Рехан ничего не ответил, лишь взял девушку за руку, продолжая дальше свой путь.
– А Людовику 16, ты можешь себе такое представить, еще сам его личный астролог предсказывал, что для него число двадцать один, неблагоприятное. И казнили его как раз двадцать первого января.
– Казнили на гильотине?
– Угу. А создал ее, угадай, кто?
– Клер, после всех ужасов, что ты мне нарассказывала, у меня мозги отказываются уже соображать.

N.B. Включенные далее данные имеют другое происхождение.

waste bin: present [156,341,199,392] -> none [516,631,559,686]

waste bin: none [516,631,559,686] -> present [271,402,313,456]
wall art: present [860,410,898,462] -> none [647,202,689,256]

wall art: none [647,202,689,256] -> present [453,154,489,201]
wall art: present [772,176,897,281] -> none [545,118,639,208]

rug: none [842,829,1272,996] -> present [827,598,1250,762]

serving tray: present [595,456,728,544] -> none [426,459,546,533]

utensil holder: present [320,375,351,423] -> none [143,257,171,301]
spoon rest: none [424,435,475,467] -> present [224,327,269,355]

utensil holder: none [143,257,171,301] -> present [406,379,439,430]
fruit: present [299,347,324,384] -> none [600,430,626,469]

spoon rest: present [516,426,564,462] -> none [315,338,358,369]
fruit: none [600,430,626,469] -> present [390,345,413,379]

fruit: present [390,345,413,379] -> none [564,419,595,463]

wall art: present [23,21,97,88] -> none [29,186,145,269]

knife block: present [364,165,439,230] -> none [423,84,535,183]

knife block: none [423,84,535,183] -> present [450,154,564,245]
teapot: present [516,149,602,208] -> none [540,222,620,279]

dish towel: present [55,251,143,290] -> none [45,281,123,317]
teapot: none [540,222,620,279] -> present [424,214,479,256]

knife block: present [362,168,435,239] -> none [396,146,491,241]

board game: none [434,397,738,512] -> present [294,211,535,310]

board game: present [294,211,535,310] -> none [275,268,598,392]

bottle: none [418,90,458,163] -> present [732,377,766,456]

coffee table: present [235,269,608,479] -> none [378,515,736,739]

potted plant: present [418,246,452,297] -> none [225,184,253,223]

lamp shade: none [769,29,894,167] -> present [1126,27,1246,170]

– Мы более-менее привыкли жить в этом ужасе. Так вот, создал гильотину, конечно же, друг Робеспьера, врач Жозеф-Игнас Гильотен. Я ничего против него не имею, насколько я знаю, он, наоборот, хотел облегчить страдания тех, кто идет на эшафот, он даже вроде против смертной казни как таковой, но все-таки. Робеспьер и Марат – это два корня зла, которые надо просто выдернуть, убрать из нашего общества, такую смуту они делают. Но наши граждане странный народ. Если ты здесь задержишься подольше, то сможешь увидеть, как гильотина приобрела такую невиданную популярность, словно забава какая-то!
– Ты о чем? – не понял Рехан.
– О чем? – горько усмехнулась Клер. – Кондитеры выпекают печенье в виде гильотины, ювелиры выпускают брошки в виде миниатюрных гильотин, даже создали духи «Парфюм де гильотин»!
– Интересно, чем же они пахнут.
– Вот и я о том же! Храм Разума они создали. Наверное, наш век был обозначен веком безумия, а не разума.
– А ты тоже считаешь, что ваш король был достоин плахи?
– Людовик шестнадцатый был очень мягким человеком, Рене. Возможно, слишком нерешительным. Если он, а не влиявшие на него министры, и создавал какую-то реформу, то обычно редко доводил ее до конца. Своим вопросом ты, наверное, хотел еще уточнить, как я относилась к нему? Не знаю, наверное, как к очень слабому правителю. Он был честным, я бы даже сказала, простым человеком, не любил роскоши, даже довольно-таки сильно сократил придворные расходы, но все его финансовые реформы либо не работали, либо против них восставали, либо он, как я уже говорила, не доводил их до конца. Он постоянно колебался, то вставал на нашу сторону, сторону народа, то опять возвращался к своим министрам и придворным. Он даже решился на побег со своей семьей, что, конечно, не прибавило ему уважения в народе, но его очень быстро обнаружили и вернули. А дальше, дальше тюрьма, обвинение в заговоре против свободы нации. Ну, Рене, вот мы пришли. Заходим? – она легонько подтолкнула его к трем ступенькам, ведущем к двери небольшого трехэтажного дома, когда-то выкрашенным в белый цвет, а теперь ставшим грязно-серым.